From hormones to peer pressure, a number of issues can stop a young person from working effectively. So, if there is a problem, it’s possibly nothing to do with you. But to be sure, run your eyes over this checklist of motivational gems otherwise known as the top 10 shortcuts to producing suffering and underachievement in your teenager.

Negative hypnotic suggestions: “You’ll kick yourself when you open that letter!”
By depicting the hard world that awaits all slackers (homeless, poverty, and social exclusion) you hope to kick your teenager into action. Maybe your teen will reward you by staring a bit at the computer screen, but they will relapse again. Why?
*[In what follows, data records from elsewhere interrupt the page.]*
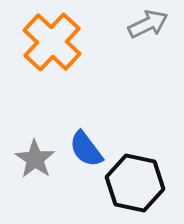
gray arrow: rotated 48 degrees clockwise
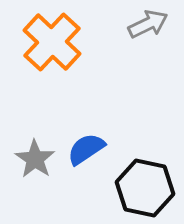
blue semicircle: rotated 93 degrees clockwise
black hexagon: moved 10 px right, 5 px down
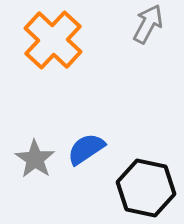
gray arrow: rotated 36 degrees counterclockwise
orange cross: moved 1 px right, 2 px up
black hexagon: moved 1 px right
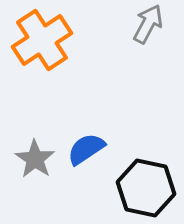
orange cross: moved 11 px left; rotated 14 degrees clockwise
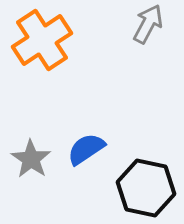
gray star: moved 4 px left
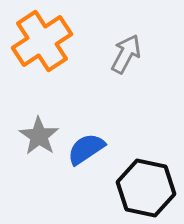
gray arrow: moved 22 px left, 30 px down
orange cross: moved 1 px down
gray star: moved 8 px right, 23 px up
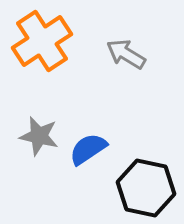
gray arrow: rotated 87 degrees counterclockwise
gray star: rotated 21 degrees counterclockwise
blue semicircle: moved 2 px right
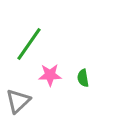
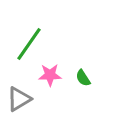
green semicircle: rotated 24 degrees counterclockwise
gray triangle: moved 1 px right, 2 px up; rotated 12 degrees clockwise
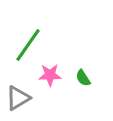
green line: moved 1 px left, 1 px down
gray triangle: moved 1 px left, 1 px up
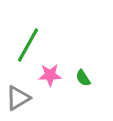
green line: rotated 6 degrees counterclockwise
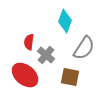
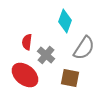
red semicircle: moved 2 px left
brown square: moved 1 px down
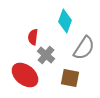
red semicircle: moved 6 px right, 5 px up
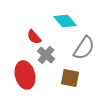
cyan diamond: rotated 60 degrees counterclockwise
red semicircle: moved 1 px right; rotated 49 degrees counterclockwise
red ellipse: rotated 36 degrees clockwise
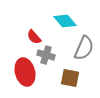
gray semicircle: rotated 10 degrees counterclockwise
gray cross: rotated 24 degrees counterclockwise
red ellipse: moved 3 px up
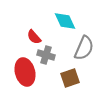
cyan diamond: rotated 15 degrees clockwise
brown square: rotated 30 degrees counterclockwise
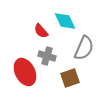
red semicircle: moved 7 px right, 6 px up
gray cross: moved 1 px right, 1 px down
red ellipse: rotated 12 degrees counterclockwise
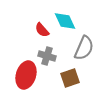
red semicircle: moved 1 px right, 1 px up
red ellipse: moved 1 px right, 3 px down; rotated 44 degrees clockwise
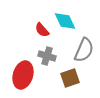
gray semicircle: moved 2 px down
red ellipse: moved 3 px left
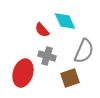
gray semicircle: moved 1 px down
red ellipse: moved 2 px up
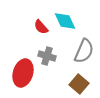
red semicircle: moved 1 px left, 3 px up
brown square: moved 9 px right, 6 px down; rotated 30 degrees counterclockwise
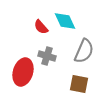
red ellipse: moved 1 px up
brown square: rotated 30 degrees counterclockwise
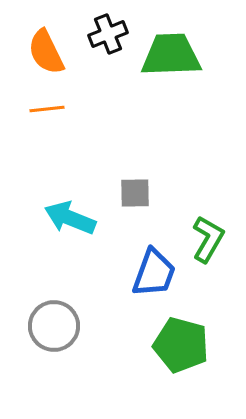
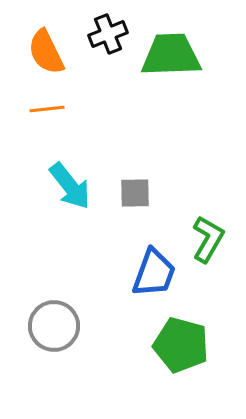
cyan arrow: moved 32 px up; rotated 150 degrees counterclockwise
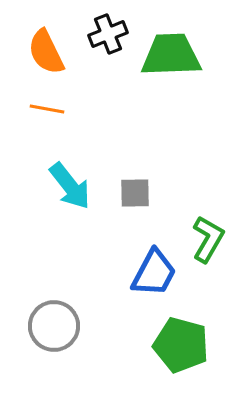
orange line: rotated 16 degrees clockwise
blue trapezoid: rotated 8 degrees clockwise
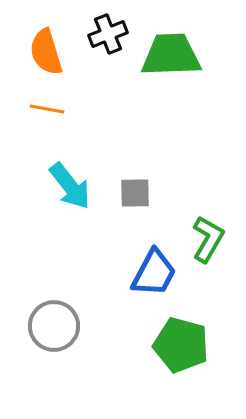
orange semicircle: rotated 9 degrees clockwise
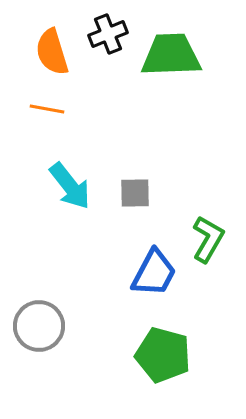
orange semicircle: moved 6 px right
gray circle: moved 15 px left
green pentagon: moved 18 px left, 10 px down
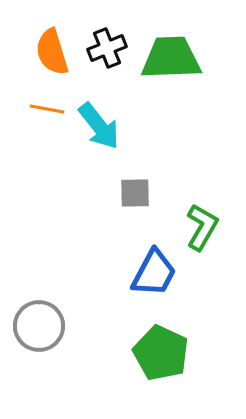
black cross: moved 1 px left, 14 px down
green trapezoid: moved 3 px down
cyan arrow: moved 29 px right, 60 px up
green L-shape: moved 6 px left, 12 px up
green pentagon: moved 2 px left, 2 px up; rotated 10 degrees clockwise
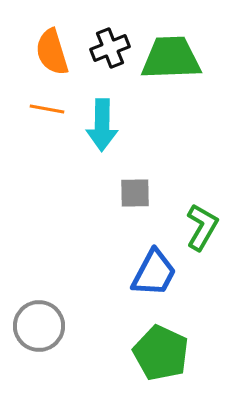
black cross: moved 3 px right
cyan arrow: moved 3 px right, 1 px up; rotated 39 degrees clockwise
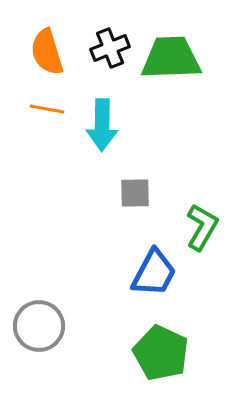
orange semicircle: moved 5 px left
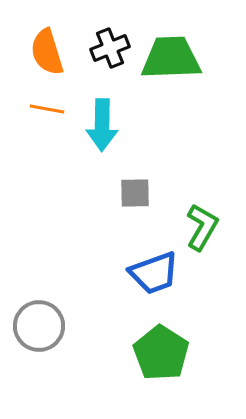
blue trapezoid: rotated 42 degrees clockwise
green pentagon: rotated 8 degrees clockwise
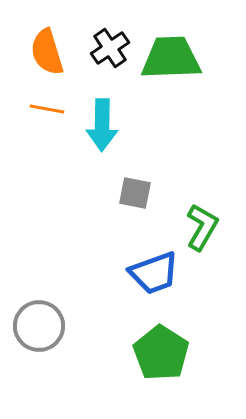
black cross: rotated 12 degrees counterclockwise
gray square: rotated 12 degrees clockwise
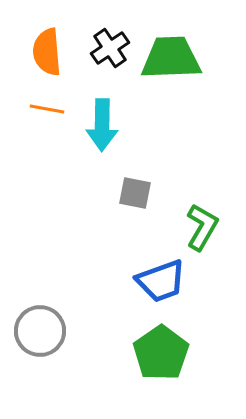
orange semicircle: rotated 12 degrees clockwise
blue trapezoid: moved 7 px right, 8 px down
gray circle: moved 1 px right, 5 px down
green pentagon: rotated 4 degrees clockwise
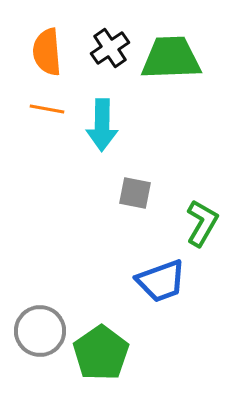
green L-shape: moved 4 px up
green pentagon: moved 60 px left
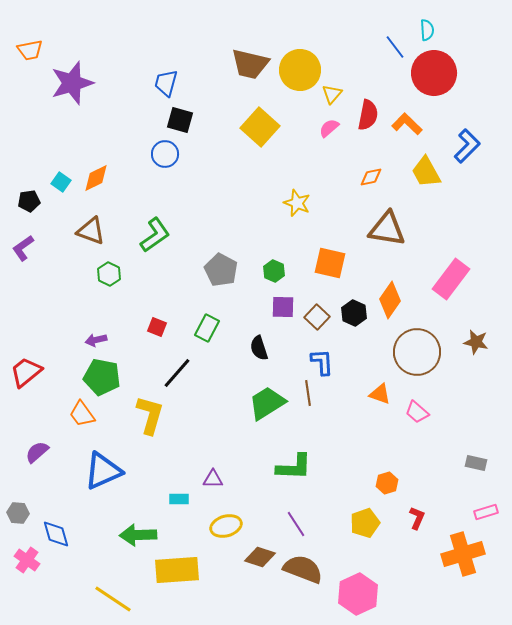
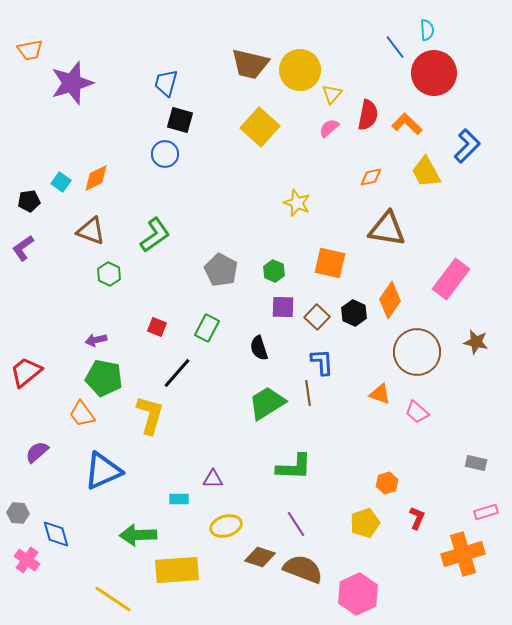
green pentagon at (102, 377): moved 2 px right, 1 px down
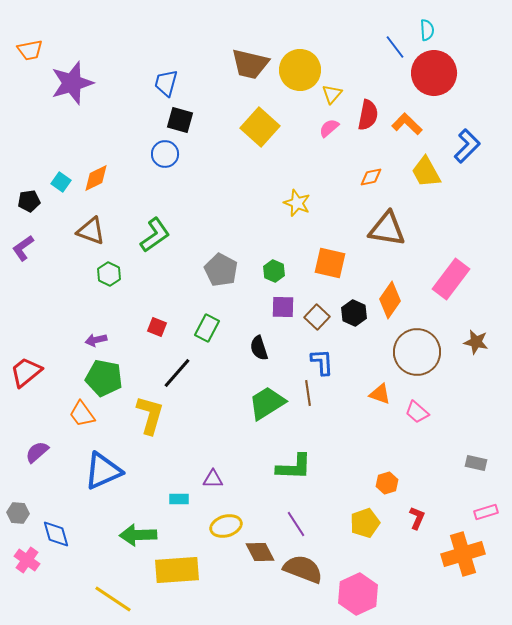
brown diamond at (260, 557): moved 5 px up; rotated 44 degrees clockwise
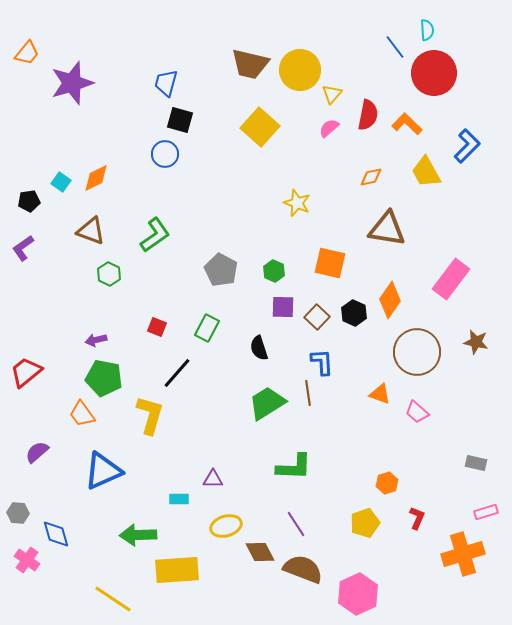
orange trapezoid at (30, 50): moved 3 px left, 3 px down; rotated 40 degrees counterclockwise
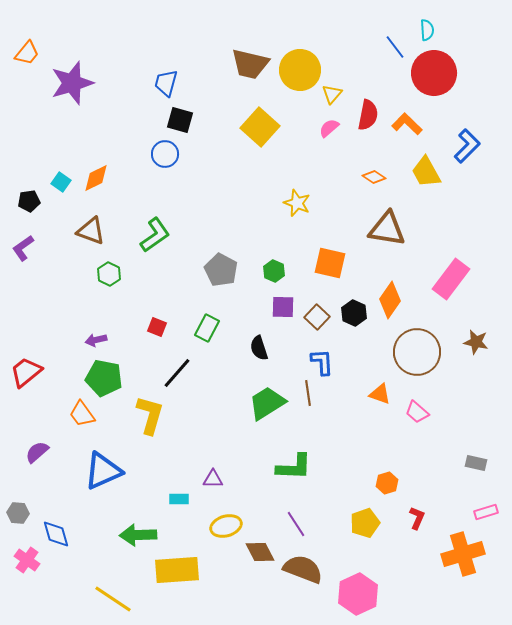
orange diamond at (371, 177): moved 3 px right; rotated 45 degrees clockwise
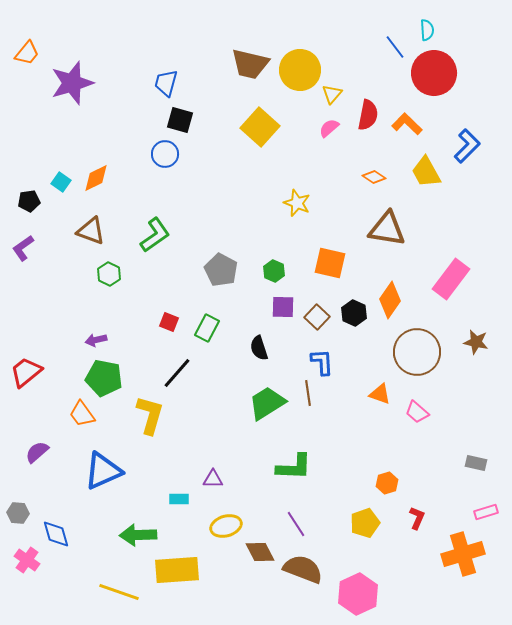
red square at (157, 327): moved 12 px right, 5 px up
yellow line at (113, 599): moved 6 px right, 7 px up; rotated 15 degrees counterclockwise
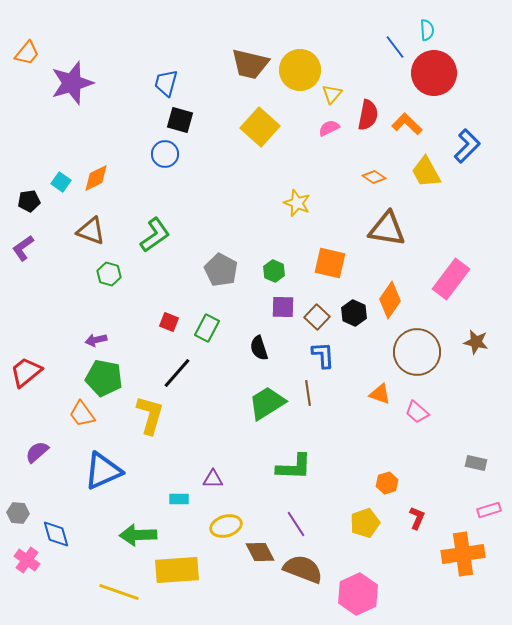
pink semicircle at (329, 128): rotated 15 degrees clockwise
green hexagon at (109, 274): rotated 10 degrees counterclockwise
blue L-shape at (322, 362): moved 1 px right, 7 px up
pink rectangle at (486, 512): moved 3 px right, 2 px up
orange cross at (463, 554): rotated 9 degrees clockwise
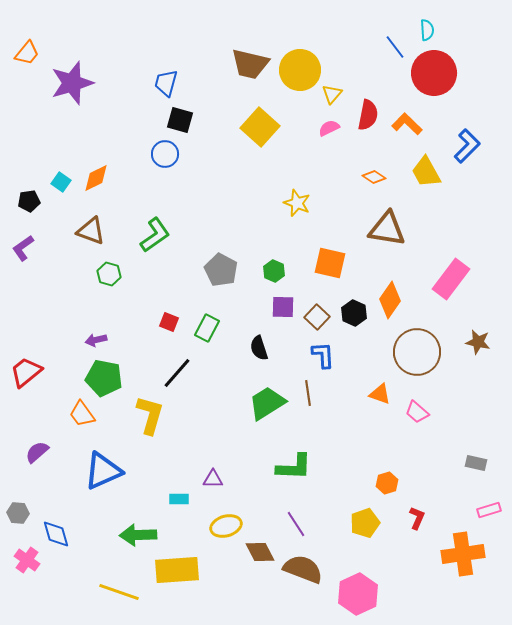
brown star at (476, 342): moved 2 px right
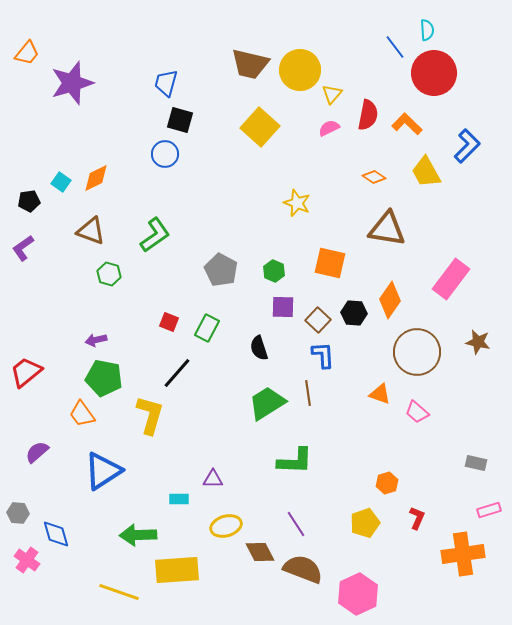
black hexagon at (354, 313): rotated 20 degrees counterclockwise
brown square at (317, 317): moved 1 px right, 3 px down
green L-shape at (294, 467): moved 1 px right, 6 px up
blue triangle at (103, 471): rotated 9 degrees counterclockwise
The problem is that you have painted a vivid image of failure in your teenagers mind, one to which their unconscious mind may become deeply attached.

Loose warnings: “You’ll never get a proper job if you carry on like this.”
Warnings can only motivate if they are specific. You are going on about vague terms! Attitude matter more than where you went and what you got. Well, luckily your teen has got plenty of attitude.

Labels: “You’re lazy!”
Underlying issue like a study block, difficulty with the subject or a personal conflict will remain unidentified and therefore disruptive if labels are just thrown around. The most you can say if you’ve noticed that your teen hasn’t done much revision is that you’ve noticed that they haven’t done much revision.

Condescension: “You don’t know the meaning of hard work!”
To an adult, teenager’s experiences may be laughable, but to a teenager they are real. You job is to bridge that gap and find out why they might be slamming doors and procrastinating. And don’t expect them to know.

Comparisons: “Your little sister’s got her act together!”
Perhaps you think it’s a good idea to encourage your teenager to notice how much better others are doing. But the best way to help is to mind your own business and support your teenager. A young person who knows that their parents love isn’t conditional on exam results will be confident and single-minded.


Carrots/sticks: “I will/won’t buy you that nice car if you pass/fail.”
Rewards and punishments are flip sides of the same coin, betraying that you regard education as intrinsically dull or pointless and that you’re desperate about grades.

Emotional blackmail: “I’m happy so long as you do your best.”
Attaching your well-being to your teenager’s performance can only be ethical if you’re offering to pay their bills for rehab!

Disparaging time off: “Shouldn’t you be working?”
Revision has to be the most demanding of all desk jobs. Without time off, people also under-perform because leaning is consolidated through breaks and sleep. By now you probably suspect that there’s nothing you can say without being held responsible for your teenager’s academic downfall. But most parents have one more trick up their sleeve…

Giving them “The Look”
I saw that.

Why is the revision planner that you provided your teenager with in March still totally blank? Well, read these you should NEVER say and find out what you have done wrong.